*EXERCISE BRIEF*.
Some of the lines below need repeating. Reproduce exactly those between the lines holding "Patricia Maldonado se" and "los momentos más difíciles", inclusive.

*PROVIDED RECORDS*.
═══

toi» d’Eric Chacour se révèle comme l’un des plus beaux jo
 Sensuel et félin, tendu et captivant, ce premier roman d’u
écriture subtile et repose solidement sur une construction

═══

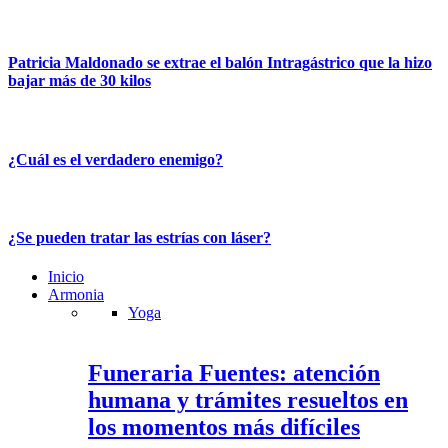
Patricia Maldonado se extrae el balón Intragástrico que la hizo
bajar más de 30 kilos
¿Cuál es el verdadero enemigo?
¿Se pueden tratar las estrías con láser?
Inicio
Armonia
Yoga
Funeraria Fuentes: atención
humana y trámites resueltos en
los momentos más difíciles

═══

*RESPONSE TO THE TASK*.
Patricia Maldonado se extrae el balón Intragástrico que la hizo
bajar más de 30 kilos
¿Cuál es el verdadero enemigo?
¿Se pueden tratar las estrías con láser?
Inicio
Armonia
Yoga
Funeraria Fuentes: atención
humana y trámites resueltos en
los momentos más difíciles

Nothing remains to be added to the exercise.